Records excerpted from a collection
****

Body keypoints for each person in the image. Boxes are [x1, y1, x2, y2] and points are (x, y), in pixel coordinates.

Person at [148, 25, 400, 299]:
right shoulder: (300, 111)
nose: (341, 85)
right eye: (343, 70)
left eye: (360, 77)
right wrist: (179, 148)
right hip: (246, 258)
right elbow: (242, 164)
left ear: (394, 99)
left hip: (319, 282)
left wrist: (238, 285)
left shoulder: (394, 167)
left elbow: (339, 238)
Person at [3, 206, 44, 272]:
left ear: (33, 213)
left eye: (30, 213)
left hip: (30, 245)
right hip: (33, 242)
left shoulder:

****

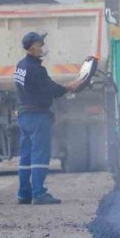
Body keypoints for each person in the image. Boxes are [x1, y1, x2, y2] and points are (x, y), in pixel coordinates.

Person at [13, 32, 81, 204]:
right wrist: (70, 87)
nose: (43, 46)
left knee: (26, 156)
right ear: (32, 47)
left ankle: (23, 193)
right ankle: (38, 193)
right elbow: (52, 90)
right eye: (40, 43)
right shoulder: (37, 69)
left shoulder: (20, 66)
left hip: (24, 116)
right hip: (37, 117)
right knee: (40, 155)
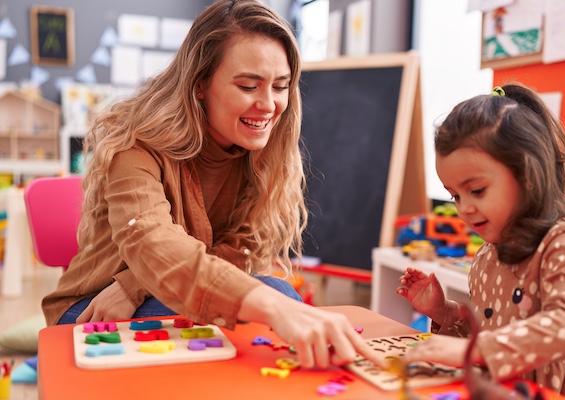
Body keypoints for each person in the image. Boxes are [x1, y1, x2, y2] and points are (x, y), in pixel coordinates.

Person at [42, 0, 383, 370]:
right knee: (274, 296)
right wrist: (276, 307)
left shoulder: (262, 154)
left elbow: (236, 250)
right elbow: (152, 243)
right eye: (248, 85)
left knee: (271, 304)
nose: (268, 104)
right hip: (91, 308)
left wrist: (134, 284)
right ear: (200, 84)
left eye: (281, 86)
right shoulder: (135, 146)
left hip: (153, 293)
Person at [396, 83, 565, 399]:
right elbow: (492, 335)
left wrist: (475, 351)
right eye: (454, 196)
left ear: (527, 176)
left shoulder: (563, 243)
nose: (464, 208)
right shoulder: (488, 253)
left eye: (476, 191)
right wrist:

****

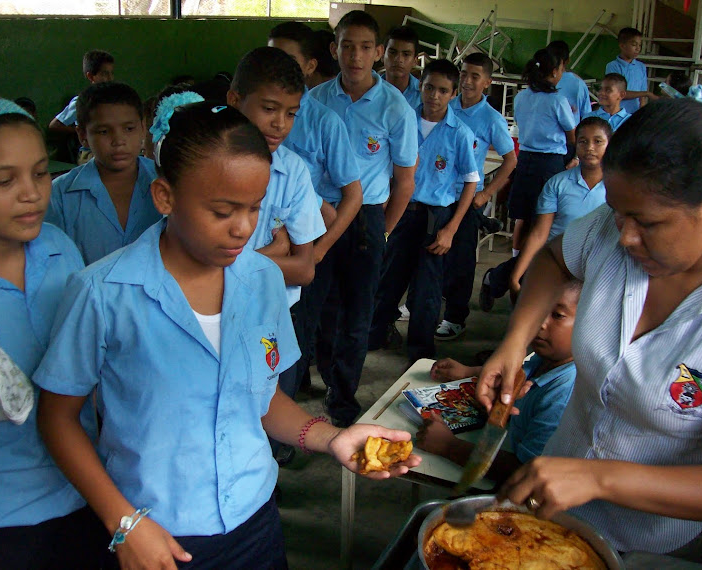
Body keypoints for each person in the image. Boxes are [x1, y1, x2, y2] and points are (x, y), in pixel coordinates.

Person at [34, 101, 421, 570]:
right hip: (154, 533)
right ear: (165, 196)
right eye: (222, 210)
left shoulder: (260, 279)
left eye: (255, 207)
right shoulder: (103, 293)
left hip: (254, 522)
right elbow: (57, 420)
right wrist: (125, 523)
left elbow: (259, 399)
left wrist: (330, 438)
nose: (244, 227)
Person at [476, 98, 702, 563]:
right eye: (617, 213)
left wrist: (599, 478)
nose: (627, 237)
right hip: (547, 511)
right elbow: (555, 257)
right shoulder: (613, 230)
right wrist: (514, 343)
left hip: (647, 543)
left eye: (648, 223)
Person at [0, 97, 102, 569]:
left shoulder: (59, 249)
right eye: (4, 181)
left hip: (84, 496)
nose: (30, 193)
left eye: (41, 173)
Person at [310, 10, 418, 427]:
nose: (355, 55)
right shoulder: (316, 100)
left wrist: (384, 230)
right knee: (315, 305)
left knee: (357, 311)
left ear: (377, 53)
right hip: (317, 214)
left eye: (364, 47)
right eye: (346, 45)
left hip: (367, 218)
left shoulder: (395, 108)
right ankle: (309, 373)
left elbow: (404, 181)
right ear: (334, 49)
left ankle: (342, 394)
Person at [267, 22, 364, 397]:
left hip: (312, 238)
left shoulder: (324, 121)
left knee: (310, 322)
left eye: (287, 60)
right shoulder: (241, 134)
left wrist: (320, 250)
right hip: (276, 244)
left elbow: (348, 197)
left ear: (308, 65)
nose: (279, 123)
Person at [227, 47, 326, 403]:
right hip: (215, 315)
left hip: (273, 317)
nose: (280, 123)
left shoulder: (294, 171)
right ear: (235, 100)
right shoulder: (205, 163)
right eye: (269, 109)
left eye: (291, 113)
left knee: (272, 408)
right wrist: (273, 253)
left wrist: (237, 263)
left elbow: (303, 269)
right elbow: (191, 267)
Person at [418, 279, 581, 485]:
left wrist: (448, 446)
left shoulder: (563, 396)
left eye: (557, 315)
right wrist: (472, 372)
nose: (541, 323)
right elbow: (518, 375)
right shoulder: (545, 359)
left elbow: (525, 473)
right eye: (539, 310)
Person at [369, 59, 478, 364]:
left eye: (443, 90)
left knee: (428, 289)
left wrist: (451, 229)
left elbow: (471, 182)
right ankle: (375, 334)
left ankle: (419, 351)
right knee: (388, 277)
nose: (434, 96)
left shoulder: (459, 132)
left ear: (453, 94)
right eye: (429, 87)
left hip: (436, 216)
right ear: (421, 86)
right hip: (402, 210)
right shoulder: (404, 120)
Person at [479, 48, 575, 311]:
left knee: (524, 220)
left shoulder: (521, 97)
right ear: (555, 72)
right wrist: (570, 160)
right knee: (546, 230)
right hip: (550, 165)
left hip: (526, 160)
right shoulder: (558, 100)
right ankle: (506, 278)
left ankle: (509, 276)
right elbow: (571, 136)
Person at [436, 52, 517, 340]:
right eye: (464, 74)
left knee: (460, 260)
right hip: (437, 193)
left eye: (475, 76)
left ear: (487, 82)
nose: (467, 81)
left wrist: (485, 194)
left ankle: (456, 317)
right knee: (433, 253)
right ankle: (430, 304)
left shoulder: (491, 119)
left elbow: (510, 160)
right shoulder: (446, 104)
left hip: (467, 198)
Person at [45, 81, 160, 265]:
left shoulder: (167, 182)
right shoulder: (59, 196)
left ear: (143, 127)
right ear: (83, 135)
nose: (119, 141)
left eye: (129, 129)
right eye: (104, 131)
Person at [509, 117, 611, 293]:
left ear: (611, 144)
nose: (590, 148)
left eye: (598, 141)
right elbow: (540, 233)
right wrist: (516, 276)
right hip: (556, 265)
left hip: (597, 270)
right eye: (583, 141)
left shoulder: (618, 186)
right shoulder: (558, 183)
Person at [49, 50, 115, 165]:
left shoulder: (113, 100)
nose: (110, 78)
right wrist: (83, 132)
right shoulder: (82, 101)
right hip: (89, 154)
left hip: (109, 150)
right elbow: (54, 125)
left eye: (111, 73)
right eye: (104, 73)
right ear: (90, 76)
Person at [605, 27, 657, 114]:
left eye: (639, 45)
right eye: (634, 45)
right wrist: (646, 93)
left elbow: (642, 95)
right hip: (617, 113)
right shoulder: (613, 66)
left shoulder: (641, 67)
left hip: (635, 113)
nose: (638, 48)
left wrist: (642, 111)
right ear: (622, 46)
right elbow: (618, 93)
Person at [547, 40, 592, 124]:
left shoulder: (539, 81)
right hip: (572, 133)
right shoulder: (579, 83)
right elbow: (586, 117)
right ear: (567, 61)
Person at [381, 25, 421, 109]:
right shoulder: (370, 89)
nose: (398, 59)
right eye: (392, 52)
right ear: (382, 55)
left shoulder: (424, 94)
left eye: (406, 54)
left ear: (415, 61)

****

> PROBLEM TO WORK ON: From the entries above, write out only the lines starting at the line that holds "right wrist: (514, 343)" and ending at the line that holds "right ankle: (430, 304)", keeping both and matching them exactly.

> WRITTEN ANSWER:
right wrist: (514, 343)
left hip: (647, 543)
left eye: (648, 223)
Person at [0, 97, 102, 569]:
left shoulder: (59, 249)
right eye: (4, 181)
left hip: (84, 496)
nose: (30, 193)
left eye: (41, 173)
Person at [310, 10, 418, 427]:
nose: (355, 55)
right shoulder: (316, 100)
left wrist: (384, 230)
right knee: (315, 305)
left knee: (357, 311)
left ear: (377, 53)
right hip: (317, 214)
left eye: (364, 47)
right eye: (346, 45)
left hip: (367, 218)
left shoulder: (395, 108)
right ankle: (309, 373)
left elbow: (404, 181)
right ear: (334, 49)
left ankle: (342, 394)
Person at [267, 22, 364, 397]:
left hip: (312, 238)
left shoulder: (324, 121)
left knee: (310, 322)
left eye: (287, 60)
right shoulder: (241, 134)
left wrist: (320, 250)
right hip: (276, 244)
left elbow: (348, 197)
left ear: (308, 65)
nose: (279, 123)
Person at [227, 47, 326, 403]:
right hip: (215, 315)
left hip: (273, 317)
nose: (280, 123)
left shoulder: (294, 171)
right ear: (235, 100)
right shoulder: (205, 163)
right eye: (269, 109)
left eye: (291, 113)
left knee: (272, 408)
right wrist: (273, 253)
left wrist: (237, 263)
left elbow: (303, 269)
right elbow: (191, 267)
Person at [418, 279, 581, 485]:
left wrist: (448, 446)
left shoulder: (563, 396)
left eye: (557, 315)
right wrist: (472, 372)
nose: (541, 323)
right elbow: (518, 375)
right shoulder: (545, 359)
left elbow: (525, 473)
right eye: (539, 310)
Person at [369, 59, 478, 364]:
left eye: (443, 90)
left knee: (428, 289)
left wrist: (451, 229)
left elbow: (471, 182)
right ankle: (375, 334)
left ankle: (419, 351)
right knee: (388, 277)
nose: (434, 96)
left shoulder: (459, 132)
left ear: (453, 94)
right eye: (429, 87)
left hip: (436, 216)
right ear: (421, 86)
right hip: (402, 210)
right shoulder: (404, 120)
Person at [479, 48, 575, 311]:
left knee: (524, 220)
left shoulder: (521, 97)
right ear: (555, 72)
right wrist: (570, 160)
right knee: (546, 230)
right hip: (550, 165)
left hip: (526, 160)
right shoulder: (558, 100)
right ankle: (506, 278)
left ankle: (509, 276)
right elbow: (571, 136)
Person at [436, 52, 517, 340]:
right eye: (464, 74)
left knee: (460, 260)
right hip: (437, 193)
left eye: (475, 76)
left ear: (487, 82)
nose: (467, 81)
left wrist: (485, 194)
left ankle: (456, 317)
right knee: (433, 253)
right ankle: (430, 304)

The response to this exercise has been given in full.